I find it useful for letting me know if I’ve forgotten to comment things, if I’ve left fields as anything other than private, and if I have extra parentheses somewhere. I run Style Cop occasionally, but not as often as others. Swapping between the rule sets is a little annoying.
CodeRush is awesome for a lot of things, and its static analysis is really an ancillary benefit. It maintains an “issues list” for each file and highlights these issues in real time, right in the IDE. A few of them are a little bizarre (suggesting to always use “var” keyword if it is possible), but most of them are actually really helpful and not suggested by the MS Tools or anything else I use. It does occasionally false flag dead code and get a few things wrong, but it’s fairly easy to configure it to ignore issues on a per file, per namespace, per solution basis.
The only real downside here is that CodeRush has a seat licensing cost and that and the other overhead of CodeRush make it a little overkill-ish if you’re just interested in Static Analysis. I fully endorse getting CodeRush in general, however, for all of its features.
Like CodeRush, this tool is really intended for something else, and it provides static analysis as a side effect. Code Contracts is an academically developed tool that facilitates design by contract. Pre- and post-conditions as well as class invariants can be enforced at build time. Probably because of the nature of doing this, it also just so happens to offer a feature wherein you can have warning squigglies pop up anywhere you might be dereferencing null, violating array bounds, or making invalid arithmetic assumptions.
To me, this is awesome, and I don’t know of other tools that do this. The only downside is that, on larger projects, this takes a long time to run. However, getting an automatic check for null dereferences is worth the wait!
I use it explicitly for the three things I mentioned, though, if I get a chance and enough time, I’d like to explore its design by contract properties as well.
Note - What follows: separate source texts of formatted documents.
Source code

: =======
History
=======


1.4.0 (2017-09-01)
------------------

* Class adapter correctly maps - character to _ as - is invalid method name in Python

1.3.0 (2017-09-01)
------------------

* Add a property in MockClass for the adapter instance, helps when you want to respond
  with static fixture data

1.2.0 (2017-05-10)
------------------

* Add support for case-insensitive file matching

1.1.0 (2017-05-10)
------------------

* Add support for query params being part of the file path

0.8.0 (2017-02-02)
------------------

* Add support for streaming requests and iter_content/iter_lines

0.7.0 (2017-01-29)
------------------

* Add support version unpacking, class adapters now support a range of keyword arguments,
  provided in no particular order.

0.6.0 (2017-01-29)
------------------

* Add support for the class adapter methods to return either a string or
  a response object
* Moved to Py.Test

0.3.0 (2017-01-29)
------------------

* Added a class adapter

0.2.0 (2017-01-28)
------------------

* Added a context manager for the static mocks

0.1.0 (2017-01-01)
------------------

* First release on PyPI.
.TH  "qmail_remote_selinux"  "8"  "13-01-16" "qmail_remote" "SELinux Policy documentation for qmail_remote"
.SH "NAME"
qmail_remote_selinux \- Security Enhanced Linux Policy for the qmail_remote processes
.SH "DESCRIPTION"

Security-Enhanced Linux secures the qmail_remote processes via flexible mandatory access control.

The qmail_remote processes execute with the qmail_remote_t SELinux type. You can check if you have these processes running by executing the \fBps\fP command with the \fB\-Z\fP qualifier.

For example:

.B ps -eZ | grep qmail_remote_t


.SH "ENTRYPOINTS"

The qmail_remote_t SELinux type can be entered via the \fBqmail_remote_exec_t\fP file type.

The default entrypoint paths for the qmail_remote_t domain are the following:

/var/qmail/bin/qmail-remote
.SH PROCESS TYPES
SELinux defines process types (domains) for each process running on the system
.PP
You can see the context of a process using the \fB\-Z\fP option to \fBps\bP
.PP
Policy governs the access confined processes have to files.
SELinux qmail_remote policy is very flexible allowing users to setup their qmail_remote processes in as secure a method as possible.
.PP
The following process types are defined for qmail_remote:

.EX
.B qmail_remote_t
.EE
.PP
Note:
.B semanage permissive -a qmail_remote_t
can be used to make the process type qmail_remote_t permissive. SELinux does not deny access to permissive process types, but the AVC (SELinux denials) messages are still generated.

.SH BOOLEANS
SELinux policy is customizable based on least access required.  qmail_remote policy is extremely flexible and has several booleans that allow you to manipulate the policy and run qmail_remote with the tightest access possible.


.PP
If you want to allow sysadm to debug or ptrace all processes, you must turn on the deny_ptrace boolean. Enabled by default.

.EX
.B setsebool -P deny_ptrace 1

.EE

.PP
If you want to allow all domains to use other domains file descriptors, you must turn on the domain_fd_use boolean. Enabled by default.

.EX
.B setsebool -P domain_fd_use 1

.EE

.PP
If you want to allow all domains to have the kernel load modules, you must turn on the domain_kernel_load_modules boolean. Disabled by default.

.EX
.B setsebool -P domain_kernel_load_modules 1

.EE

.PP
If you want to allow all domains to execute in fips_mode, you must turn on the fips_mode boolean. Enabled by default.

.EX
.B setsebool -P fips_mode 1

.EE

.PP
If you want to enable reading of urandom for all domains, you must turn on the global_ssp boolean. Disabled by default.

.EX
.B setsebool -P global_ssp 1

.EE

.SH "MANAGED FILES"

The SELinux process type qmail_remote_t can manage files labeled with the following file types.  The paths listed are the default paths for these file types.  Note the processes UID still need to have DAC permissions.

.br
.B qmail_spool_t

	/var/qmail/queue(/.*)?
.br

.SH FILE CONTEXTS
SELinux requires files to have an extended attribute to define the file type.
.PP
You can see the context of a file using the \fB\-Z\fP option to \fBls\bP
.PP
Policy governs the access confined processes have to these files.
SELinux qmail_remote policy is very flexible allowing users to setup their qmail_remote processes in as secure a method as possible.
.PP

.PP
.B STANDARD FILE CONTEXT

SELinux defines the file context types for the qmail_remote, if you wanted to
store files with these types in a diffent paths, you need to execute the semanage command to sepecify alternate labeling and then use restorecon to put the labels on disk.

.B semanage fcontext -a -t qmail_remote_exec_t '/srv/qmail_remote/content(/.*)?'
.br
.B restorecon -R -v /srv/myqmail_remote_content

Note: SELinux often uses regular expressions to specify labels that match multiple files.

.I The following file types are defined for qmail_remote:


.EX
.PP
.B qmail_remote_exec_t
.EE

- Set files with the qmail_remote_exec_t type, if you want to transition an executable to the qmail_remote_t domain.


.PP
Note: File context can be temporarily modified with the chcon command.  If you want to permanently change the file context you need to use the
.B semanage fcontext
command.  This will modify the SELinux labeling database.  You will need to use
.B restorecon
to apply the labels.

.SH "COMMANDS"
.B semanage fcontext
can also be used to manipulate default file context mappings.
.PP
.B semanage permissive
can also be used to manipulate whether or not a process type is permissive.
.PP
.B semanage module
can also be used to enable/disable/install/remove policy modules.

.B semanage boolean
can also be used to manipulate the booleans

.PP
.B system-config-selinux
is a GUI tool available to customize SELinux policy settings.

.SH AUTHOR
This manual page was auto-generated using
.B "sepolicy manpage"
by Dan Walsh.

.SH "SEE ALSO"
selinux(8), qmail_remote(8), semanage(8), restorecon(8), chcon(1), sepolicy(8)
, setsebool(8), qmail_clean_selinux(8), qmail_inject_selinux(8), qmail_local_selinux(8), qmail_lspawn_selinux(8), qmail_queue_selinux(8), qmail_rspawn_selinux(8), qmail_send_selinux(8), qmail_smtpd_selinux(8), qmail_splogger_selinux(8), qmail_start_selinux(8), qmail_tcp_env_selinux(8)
NDepend is really kind of an architectural tool. It lets you make assessments about different dependencies in your code, and it provides you with all kinds of neat graphs that report on them. But my favorite feature of NDepend is the static analysis in the form of Code Querying. It exposes SQL-like semantics that let you write queries against your code base, such as “SELECT ALL Methods WHERE CyclomaticComplexity > 25″ (paraphrase). You can tweak these things, write your own, or go with the ones out of the box. They’re all commented, too, in ways that are helpful for understanding and modifying.
There is really no downside to NDepend aside from the fact that it costs some money. But if you have the money to spare, I highly recommend it. I use this all the time for querying my code bases in whatever manner strikes my fancy.
I think that Nitriq and NDepend are probably competitors, but I won’t do any kind of comparison evaluation because I only have the free version of Nitriq. Nitriq has the same kind of querying paradigm as NDepend, except that it uses LINQ semantics instead of SQL. That’s probably a little more C# developer friendly, as I suppose not everyone that writes C# code knows SQL (although it strikes me that all programmers ought to have at least passing familiarity with SQL).
In the free version you can only assess one assembly at a time, though I don’t consider that a weakness. I use Nitriq a lot less than NDepend, but when I do fire it up, the interface is a little less cluttered and it’s perhaps a bit more intuitive. Though, for all I know, the paid version may get complicated.
So, that’s my pitch for static analysis. The tools are out there, and I suspect that they’re only going to become more and more common. If this is new to you, check these tools out and try them! If you’re familiar with static analysis, hopefully there’s something here that’s new and worth investigating.